This morning, major U.S. news outlets led with a story about Mark Carney winning his bid for the leadership of the Canadian Liberal Party, replacing Justin Trudeau and his sunny ways. Storm clouds have been on the horizon between the two countries for a while now. The wind is picking up.
In his acceptance speech, Carney flatly stated that Canada would win the tariff war and compared it to a recently won hockey match between the two countries. Canadians are pissed off. Feelings of sovereignty and strength are on the rise. This change in mood may well affect the Columbia River Treaty, until now a cooperative agreement between the two countries.
Was it inevitable that the treaty would become controversial? The bilateral negotiating teams have worked tirelessly since 2018 to keep that from happening. Last autumn, they announced an agreement in principle. An imperfect compromise, to be sure. But then again, most compromises are.

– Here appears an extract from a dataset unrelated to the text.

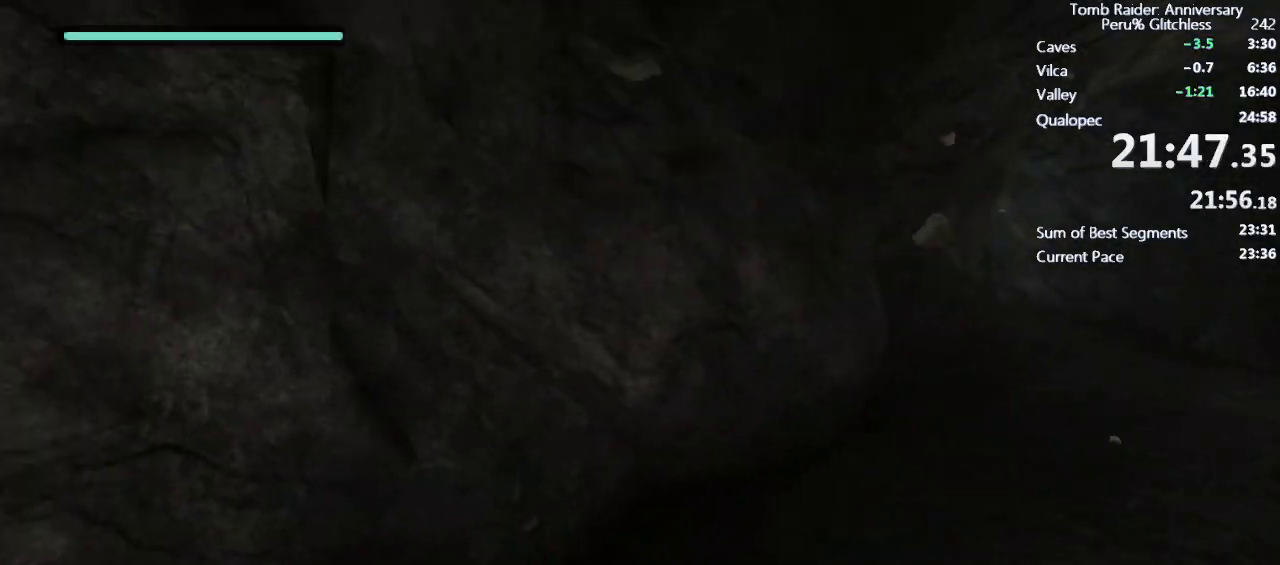
{"keys": ["d", "w"], "mouse": ["right"], "events": [[367, "ctrl", "down"], [450, "ctrl", "up"]]}
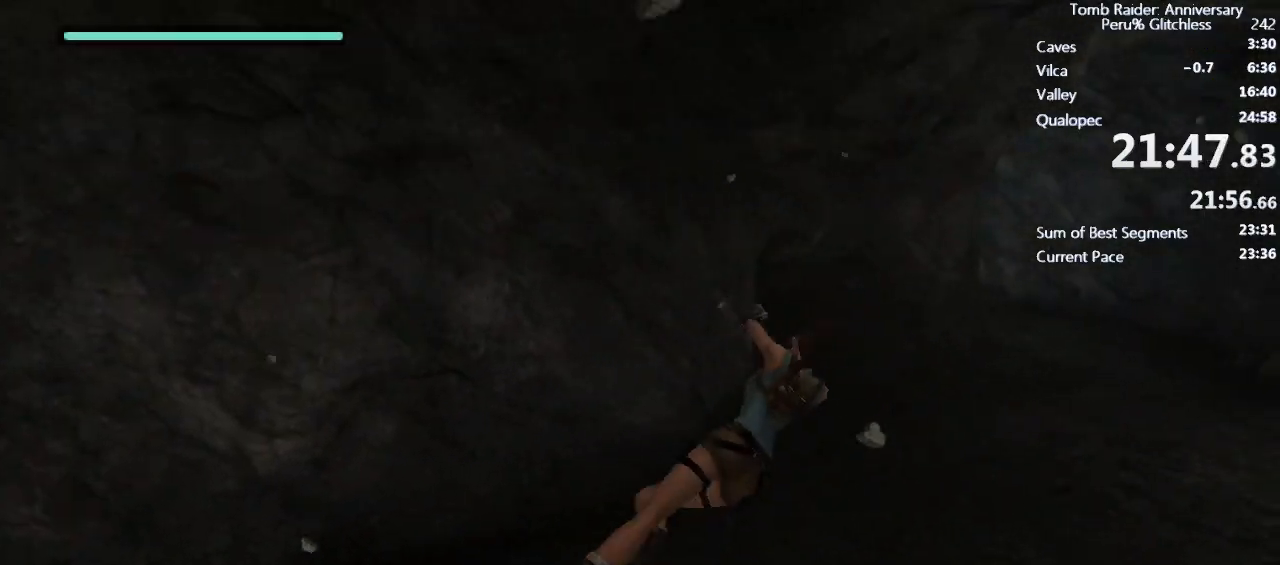
{"keys": ["d", "w"], "mouse": ["right"], "events": []}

Canada’s 15% of the basin’s geographic area holds 40-50% of the entire river’s volume, and the steepest elevation change. When Americans first approached Canada in the late 1940s about storing water upstream for U.S. interests, no major Canadian dams had yet wrestled with the titanic snowmelt held in the steep mountains of the upper watershed above the 49th parallel. The 1909 Boundary Waters Treaty, in effect at the time, said that water in Canada belonged to Canada, until it crossed the border, and then it belonged to the U.S. The 1964 treaty changed all that. Water is now stored at the top of the river basin in Canada, mostly to the benefit of the U.S. That’s the agreement in a nutshell.
What if the 1964 agreement had not overruled the 1909 treaty? Canada might be operating dams today, but instead, with its own interests paramount. Water at the top of the system would not be maximizing U.S. hydropower efficiencies, to the tune of many millions and billions and even trillions of compounded profits enjoyed by the U.S. economy over 60, reliable years. After flowing downhill across the border, water would become American. As would the responsibility of storing water to manage floods in the U.S., something that, to this day, U.S. dams do not appear to have enough capacity to provide for their own American communities.
Back in the 2010s, prior to the recent negotiation phase, I attended by phone a U.S. State Department “listening session” about the treaty, held in Portland Oregon. Business and political leaders were audibly unsettled with fear and uncertainty. What would happen if an updated treaty changed the flood control system? What would become of the airport, the shipping terminal and other industrial infrastructure, all build on Portland’s floodplain since 1964?
(Map by U.S. Environmental Protection Agency)

People, like stock markets, prefer certainty. The U.S. and Canadian negotiating teams seemed to understand the threat of chaos. The current U.S. administration so far appears to have taken for granted the reliability that Canada has long shouldered. Theirs is a tributary of the main stem hubris embedded in the 1964 treaty: water will always be abundant; it will flow as dictated, when wanted, and how.
Well, the gig is up. Time for a reminder that the Columbia River deserves – first of all – our respect and gratitude. As do the rights of sovereign nations, be they Indigenous, or more recently imprinted on watersheds.